Followers also donate to UM charities with the belief that doing so will benefit their health. They’re told leaving bequests to loved ones who are non subscribers will harm the future reincarnations of all concerned.

Benhayon dominates the sex lives of followers. His teachings that sex is ‘energetic rape’ and his trauma triggering rants about sexual violence induces sexual dysfunction. Restrictions on emotion and prohibition of a list of sexual acts or forms of expression limit followers’ capacity for intimate engagement and erode relationships, particularly between cult members and non subscribers. Subsequent divorces free up funds from property settlements for donation to the UM charities or for expenditure on UM products. Benhayon also matchmakes among followers, assigning and reassigning partners. Followers with little compatibility or interest in each other commonly form partnerships after Benhayon has told them they have a ‘connection’, usually from a past life.

The Universal Medicine cult’s exploitations are comprehensive. Diet and exercise prohibitions compromise the health of followers, making them more susceptible to exploitation. UM’s beliefs erode followers’ enjoyment of life, their personal autonomy, their finances, their health, their relationships and their spirituality.

Those in recovery experience feelings of isolation, desolation and loss of faith in humanity when they realize how comprehensively they’ve been exploited.

So is Universal Medicine a cult?

I’m given no reason to think they’re not. Their recent harassment and defamation of me has reinforced that view.

6 thoughts on “Is Universal Medicine a cult?

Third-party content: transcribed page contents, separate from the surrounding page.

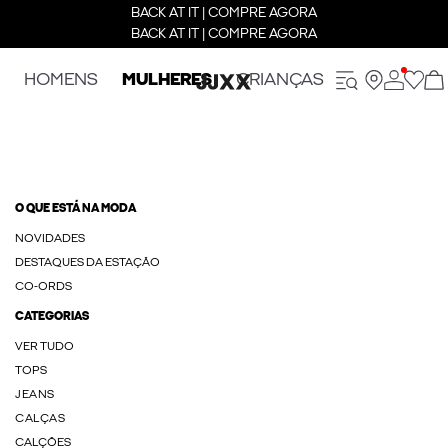
BACK AT IT | COMPRE AGORA
BACK AT IT | COMPRE AGORA
HOMENS
MULHERES
CRIANÇAS
O QUE ESTÁ NA MODA
NOVIDADES
DESTAQUES DA ESTAÇÃO
CO-ORDS
CATEGORIAS
VER TUDO
TOPS
JEANS
CALÇAS
CALÇÕES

  1. This is an excellent summary of why UM most definitely qualifies as a manipulative cult. Not that those converted to Serge’s doctrine of drivel will find it convincing. They’re too busy believing that mermaids are an historical fact (the evidence: SERGE SAID SO) and congratulating other members who have destroyed their relationships in the name of ‘One Unified Truth’ to consider the possibility that just perhaps their Ascended Master isn’t quite
    what he claims to be.

  2. Alison Greig’s dissing of Singer and Lifton is based on her extensive research of the Wikipedia page on brainwashing – where she picked out what served her devotion to Serge and skipped this bit about cult apologist sociologists:

    The anti-cult movement and scholars are quick to point out that Barker and other sociologists of religion are frequently paid by cults to provide legal services on their behalf.

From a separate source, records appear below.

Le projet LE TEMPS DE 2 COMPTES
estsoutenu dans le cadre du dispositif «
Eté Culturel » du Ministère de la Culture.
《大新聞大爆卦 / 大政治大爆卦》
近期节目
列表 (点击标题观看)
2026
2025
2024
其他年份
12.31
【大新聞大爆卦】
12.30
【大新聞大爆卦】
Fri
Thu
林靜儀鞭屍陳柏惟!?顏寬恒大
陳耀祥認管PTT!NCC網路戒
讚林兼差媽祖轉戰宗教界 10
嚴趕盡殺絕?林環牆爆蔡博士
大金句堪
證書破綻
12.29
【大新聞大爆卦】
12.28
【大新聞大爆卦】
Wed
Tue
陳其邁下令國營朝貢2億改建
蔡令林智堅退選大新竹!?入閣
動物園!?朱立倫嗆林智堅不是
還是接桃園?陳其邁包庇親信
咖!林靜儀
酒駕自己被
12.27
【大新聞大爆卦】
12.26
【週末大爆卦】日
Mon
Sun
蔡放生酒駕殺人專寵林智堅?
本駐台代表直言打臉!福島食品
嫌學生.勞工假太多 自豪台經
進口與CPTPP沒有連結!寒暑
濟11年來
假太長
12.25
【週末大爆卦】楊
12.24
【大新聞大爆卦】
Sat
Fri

  3. “She describes their psychological theories as ‘unscientific’”

    Psychology isn’t a science.

    I guess none of the Umers have come here to comment?

  4. Psychology might not be one of the natural sciences but Singer and Co. used the scientific method in their studies. Alison Greig on the other hand thinks that her personal opinions and collected anecdotes are en par with the theories of scientific researchers.

    What she is saying is that she doesn’t ‘feel’ brainwashed, therefore brainwashing doesn’t exist. Well, I guess the CIA, Mossad, MI6 and other secret services, and a whole bunch of cult leaders all over the world would beg to differ.
    Or how would Alison explain an event like Jonestown where 900 perfectly ordinary people killed their children and themselves (or were killed by their fellow church members) at the command of a deluded, paranoid preacher who liked to refer to himself as “god”? The survival instinct is pretty strong in most people, so what was it that was so powerful that they willingly poisoned themselves or didn’t put up a fight when the poisoned grape juice was offered to them? Were they not brainwashed and manipulated into thinking that Jim Jones was indeed “god” and his command had to be obeyed? Just google the survivors stories and you’ll understand how this ‘unscientific brainwashing thing’ works.

  5. These people believe in the historic existence of mermaids because Serge made the claim in one of his books, but don’t believe that it’s possible to brainwash people. Enough said.